**Page**:
+ + + +

Focusing on the similarity of the plot to a typical folk-tale, the median obtained was 8, giving reasons about why the tale was atypical.
25% pointed as a lack of similarity the appearance of events that are not correctly related and have not a specific explanation. Evaluators pointed out that this resulted in a bad story.
15% thought that the introduction of a character in the middle of the story without any presentation is very atypical in folk-tales. Evaluators pointed out that this made the story better and more novel.
When they were asked if the presented plot was similar to a known story, there was almost no agreement between evaluators. 45% of them considered that it was not similar to any other story, 40% mentioned different tales but without repeating a single title (similarity median of 6), and only 15% thought that the tale was similar to the classic “Hansel and Gretel” (similarity median of only 5).
30% considered the resurrection of the boy as novel.
25% pointed as novel the fact of having a character dying at the beginning of the story.
15% emphasized as something novel that the hero was an old man.
From the point of view of the similarity with a typical folk-tale, we obtained a median of 8. This value is quite high, so the evaluators agreed this story had the elements of a typical folk-tale, with some exceptions:
15% pointed to the existence of two plot lines instead of only one as something atypical. This was considered both good and novel.
15% considered that there might have been more explanations about the events in order to relate them, as it is usual in folk-tales. This problem was considered as bad for the story.
15% emphasized that the characters do not have their typical roles (the hero is an old man, the character that usually is the hero dies at the beginning, etc.). All these features made the story more novel.
When the evaluators were asked if the plot was similar to a known story, there was almost no agreement. 45% did not remember any similar story, other 40% mentioned different tales without repetitions (median of 5), and only 15% thought that the tale was similar to the movie “Dragon Heart” (median of 6).
In regard to novelty, the obtained median is 7. The most frequent allusions to novelty were the fact of the girl being the hero (70%) and the novelty of the boy desiring to know the secret of the girl (15%).
From the point of view of the similarity with a typical folk-tale, we obtained a median of 7. The most mentioned reason of dissimilarity was the girl being the hero of the story (25%) which is considered novel by evaluators.
Finally, evaluators had problems for finding a similar known story. About 45% did not remember any similar tale, 25% mentioned some other stories (median of 6), and finally 15% thought that the story was similar to the movie “Shrek” (median of 6) and another 15% compared it again with “Hansel and Gretel” (median of 6).
The novelty of this plot was considered lower than in previous tales, with a median of 6. The most frequent allusions to novelty were the fact of the girl being the hero (40%) and the girl in her role of hero not confronting the witch in the role of evil character (15%).
Taking into account the similarity with a typical folk-tale, evaluators considered this plot quite similar with a median of 8. The only point of the story remarked as atypical was the role of hero of the girl (40%).

+ + + +

**Raw data**:
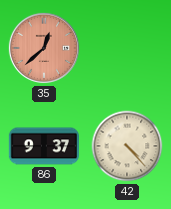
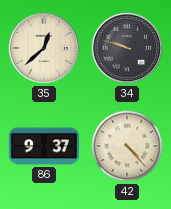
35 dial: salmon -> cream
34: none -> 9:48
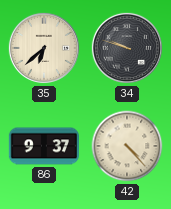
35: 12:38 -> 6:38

+ + + +

**Your goal**:
Could you retype the part of the folk-tale evaluation text starting at "25% pointed as a" and ending at "boy as novel."?

**Correct answer**:
25% pointed as a lack of similarity the appearance of events that are not correctly related and have not a specific explanation. Evaluators pointed out that this resulted in a bad story.
15% thought that the introduction of a character in the middle of the story without any presentation is very atypical in folk-tales. Evaluators pointed out that this made the story better and more novel.
When they were asked if the presented plot was similar to a known story, there was almost no agreement between evaluators. 45% of them considered that it was not similar to any other story, 40% mentioned different tales but without repeating a single title (similarity median of 6), and only 15% thought that the tale was similar to the classic “Hansel and Gretel” (similarity median of only 5).
30% considered the resurrection of the boy as novel.